Tout d’abord, les préoccupations de Nina sont celles, intemporelles, de nombre d’adolescentes. Elle se trouve laide, voire repoussante et envie ses soeurs aînées et ses camarades de classe. Elles, sont si mignonnes, et bien dans leur peau, et à l’aise avec les garçons. Car Nina est obnubilée par les garçons. Tour à tour elle tombe amoureuse de plusieurs garçons de sa classe, elle a le béguin pour des étudiants, camarades de ses soeurs. Elle les observe, détaillant leurs attraits physiques et leur caractère. En classe elle fait circuler des petits mots en direction de ses amies pour échanger leurs opinions sur tel ou tel.
L’école est aussi un grand soucis de Nina. Elle n’a pas de très bons résultats, est âgée de deux ans de plus que ses camarades et cherche un moyen d’en finir au plus vite avec sa scolarité secondaire. Elle alterne les périodes de découragement où elle cesse d’aller en cours et les périodes d’enthousiasme où elle décide de travailler d’arrache-pied (bien souvent, semble-t-il, cela ne dépasse pas ce stade de la décision).
Cet aspect du journal est intéressant car il montre une permanence des sentiments de l’adolescence. De plus Nina écrit plutôt bien. Cependant, au bout d’un moment, j’ai commencé à trouver que cela devenait répétitif et lassant.

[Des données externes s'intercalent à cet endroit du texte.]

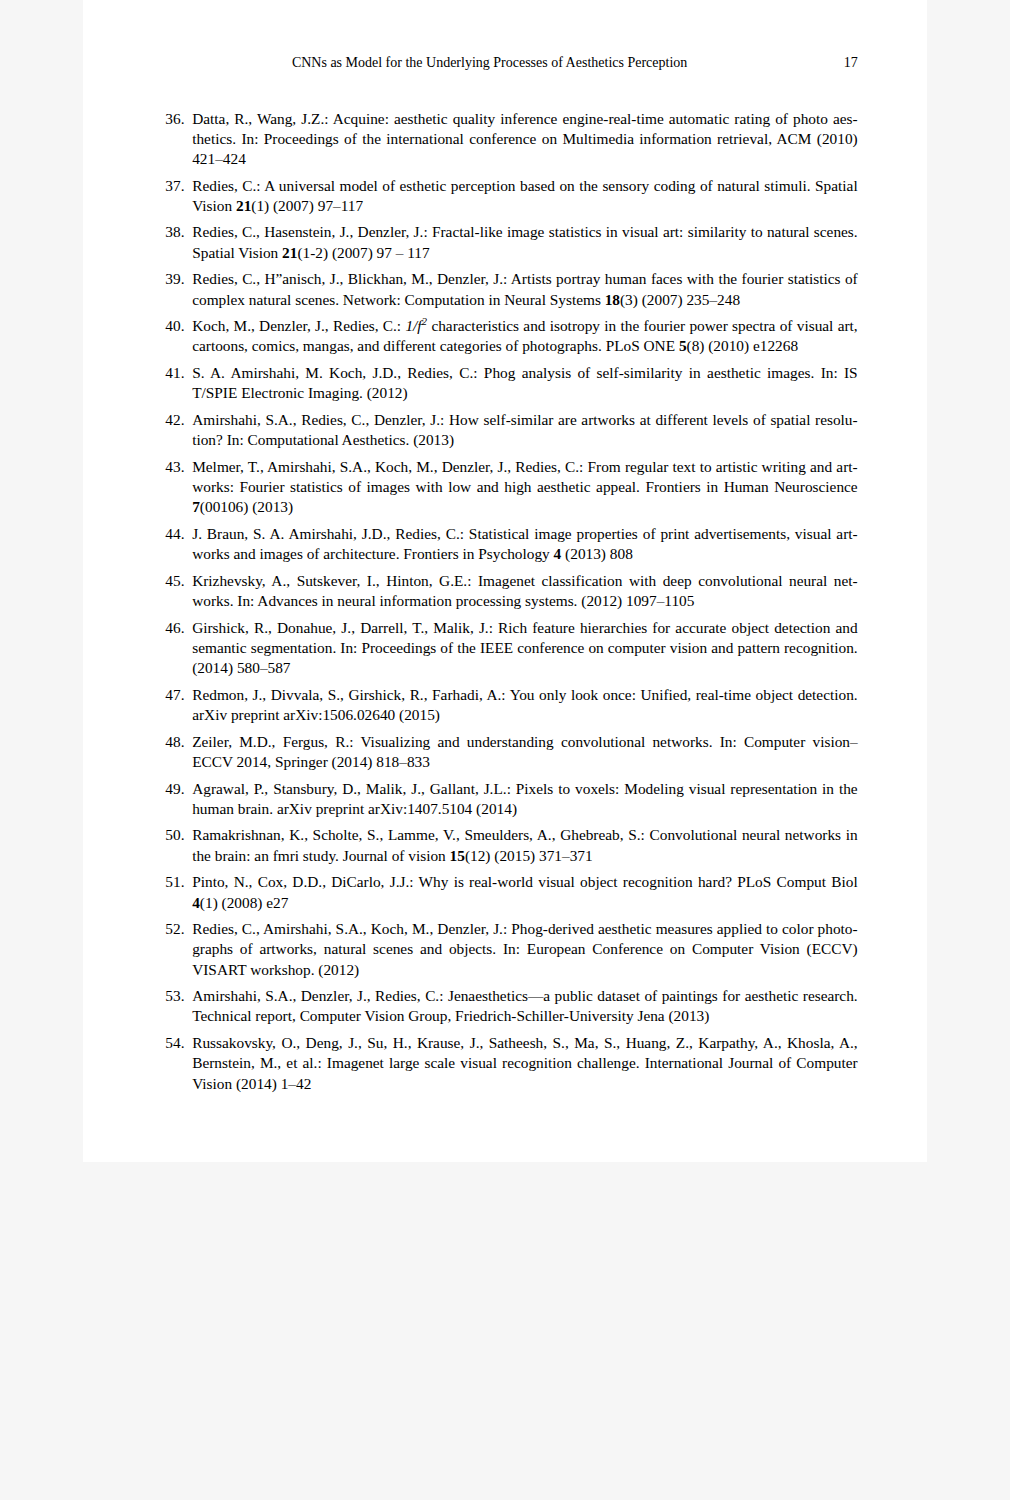CNNs as Model for the Underlying Processes of Aesthetics Perception 17
Datta, R., Wang, J.Z.: Acquine: aesthetic quality inference engine-real-time automatic rating of photo aesthetics. In: Proceedings of the international conference on Multimedia information retrieval, ACM (2010) 421–424
Redies, C.: A universal model of esthetic perception based on the sensory coding of natural stimuli. Spatial Vision 21(1) (2007) 97–117
Redies, C., Hasenstein, J., Denzler, J.: Fractal-like image statistics in visual art: similarity to natural scenes. Spatial Vision 21(1-2) (2007) 97 – 117
Redies, C., H”anisch, J., Blickhan, M., Denzler, J.: Artists portray human faces with the fourier statistics of complex natural scenes. Network: Computation in Neural Systems 18(3) (2007) 235–248
Koch, M., Denzler, J., Redies, C.: 1/f2 characteristics and isotropy in the fourier power spectra of visual art, cartoons, comics, mangas, and different categories of photographs. PLoS ONE 5(8) (2010) e12268
S. A. Amirshahi, M. Koch, J.D., Redies, C.: Phog analysis of self-similarity in aesthetic images. In: IS T/SPIE Electronic Imaging. (2012)
Amirshahi, S.A., Redies, C., Denzler, J.: How self-similar are artworks at different levels of spatial resolution? In: Computational Aesthetics. (2013)
Melmer, T., Amirshahi, S.A., Koch, M., Denzler, J., Redies, C.: From regular text to artistic writing and artworks: Fourier statistics of images with low and high aesthetic appeal. Frontiers in Human Neuroscience 7(00106) (2013)
J. Braun, S. A. Amirshahi, J.D., Redies, C.: Statistical image properties of print advertisements, visual artworks and images of architecture. Frontiers in Psychology 4 (2013) 808
Krizhevsky, A., Sutskever, I., Hinton, G.E.: Imagenet classification with deep convolutional neural networks. In: Advances in neural information processing systems. (2012) 1097–1105
Girshick, R., Donahue, J., Darrell, T., Malik, J.: Rich feature hierarchies for accurate object detection and semantic segmentation. In: Proceedings of the IEEE conference on computer vision and pattern recognition. (2014) 580–587
Redmon, J., Divvala, S., Girshick, R., Farhadi, A.: You only look once: Unified, real-time object detection. arXiv preprint arXiv:1506.02640 (2015)
Zeiler, M.D., Fergus, R.: Visualizing and understanding convolutional networks. In: Computer vision–ECCV 2014, Springer (2014) 818–833
Agrawal, P., Stansbury, D., Malik, J., Gallant, J.L.: Pixels to voxels: Modeling visual representation in the human brain. arXiv preprint arXiv:1407.5104 (2014)
Ramakrishnan, K., Scholte, S., Lamme, V., Smeulders, A., Ghebreab, S.: Convolutional neural networks in the brain: an fmri study. Journal of vision 15(12) (2015) 371–371
Pinto, N., Cox, D.D., DiCarlo, J.J.: Why is real-world visual object recognition hard? PLoS Comput Biol 4(1) (2008) e27
Redies, C., Amirshahi, S.A., Koch, M., Denzler, J.: Phog-derived aesthetic measures applied to color photographs of artworks, natural scenes and objects. In: European Conference on Computer Vision (ECCV) VISART workshop. (2012)
Amirshahi, S.A., Denzler, J., Redies, C.: Jenaesthetics—a public dataset of paintings for aesthetic research. Technical report, Computer Vision Group, Friedrich-Schiller-University Jena (2013)
Russakovsky, O., Deng, J., Su, H., Krause, J., Satheesh, S., Ma, S., Huang, Z., Karpathy, A., Khosla, A., Bernstein, M., et al.: Imagenet large scale visual recognition challenge. International Journal of Computer Vision (2014) 1–42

L’aspect le plus intéressant du journal, c’est celui qui attiré l’oeil de la police politique : des passages entiers en ont été soulignés par un inspecteur du NKVD et ont servi de preuves confirmant les opinions contre-révolutionnaires de Nina. Quand elle écrit au sujet de Staline :
« J’ai rêvé à la façon dont je le tuerais, ce dictateur. Les promesses qu’il fait à la Russie, ce salaud, cette ordure, alors qu’il la mutile, ce vil Géorgien ! « On comprend qu’un régime totalitaire ne puisse pas laisser passer de tels propos. Mais est aussi retenu contre elle le fait qu’elle dise que, bien qu’ayant pitié d’eux, elle ne se sent aucun point commun avec le peuple et les masses ouvrières. Où les nombreux moments où elle pense plus ou moins sérieusement au suicide.
C’est au moment où le journal s’arrête, où sa vie va prendre un tour dramatique que j’aimerais le plus pouvoir suivre Nina dans sa déportation.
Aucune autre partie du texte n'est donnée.